And should McCain win the GOP nomination, all his likely Democratic opponents have staked out antiwar positions that will leave him in a potentially even more difficult place in the general election -- as the sole defender of a war that most Americans have come to loathe.

McCain's situation has been a long time in the making.

He supported the president's initial decision to go to war in Iraq and has been one of the loudest and most consistent voices urging the deployment of more troops to the region. When Bush announced the buildup decision in January, Democrats eagerly dubbed it "The McCain Doctrine."

But the outspoken senator has also been a critic of parts of the war effort. He was one of the first Republicans to say publicly he had lost confidence in then-Defense Secretary Donald H. Rumsfeld, whom he later called the worst defense secretary in history. In stump speeches, McCain describes the war as having been "badly, badly mismanaged" and even recommends several recent books by journalists that recount some of the war's biggest failures.

Rolling across Iowa, the endless conversation with reporters drifted to other subjects: public funding of contraceptives, college basketball, his age, boxing, campaign finance, immigration, gays in the military and the recent firing of U.S. attorneys.

But sitting in a booth at the back of the plush bus -- leather chairs, six flat-screen television sets and two big, comfy couches -- the conversation always returns to Iraq.

Is it fair that you will be judged by what happens in the war? McCain is asked.

He pauses for a moment.

"I would think that I am going to be judged at least somewhat by . . . " he says, trailing off. "Irony of ironies. Life isn't fair. I was the biggest complainer about how [the war] was being conducted at the time. But life is not fair."

He pauses again, and then smiles and says, clearly tongue-in-cheek, "I do feel real sorry for myself."

_QUESTIONS_
• A. Set down the McCain passage word for word, beginning at the words "But the outspoken" and stopping after "returns to Iraq.".
• B. According to the McCain passage, what did Democrats call Bush's January buildup decision?

_INPUT DATA_

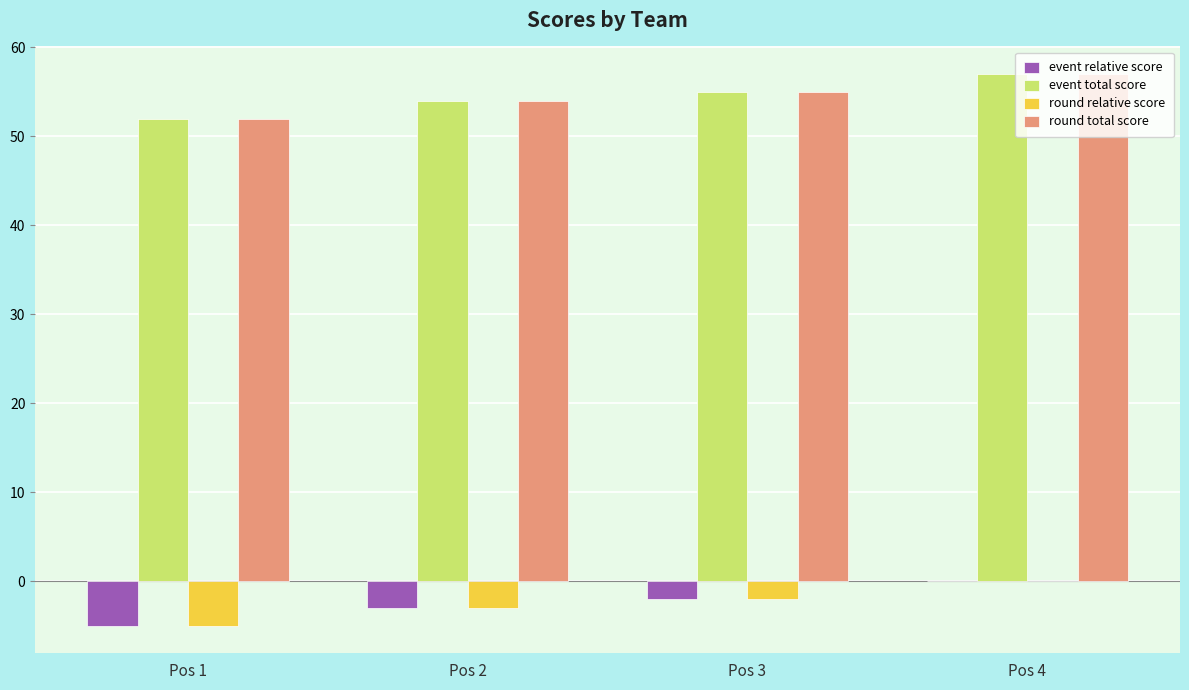

Is it true that round total score equals 55 at Pos 3?

True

_ANSWERS BY ITEM NUMBER_
• A.
But the outspoken senator has also been a critic of parts of the war effort. He was one of the first Republicans to say publicly he had lost confidence in then-Defense Secretary Donald H. Rumsfeld, whom he later called the worst defense secretary in history. In stump speeches, McCain describes the war as having been "badly, badly mismanaged" and even recommends several recent books by journalists that recount some of the war's biggest failures.

Rolling across Iowa, the endless conversation with reporters drifted to other subjects: public funding of contraceptives, college basketball, his age, boxing, campaign finance, immigration, gays in the military and the recent firing of U.S. attorneys.

But sitting in a booth at the back of the plush bus -- leather chairs, six flat-screen television sets and two big, comfy couches -- the conversation always returns to Iraq.

• B. "The McCain Doctrine."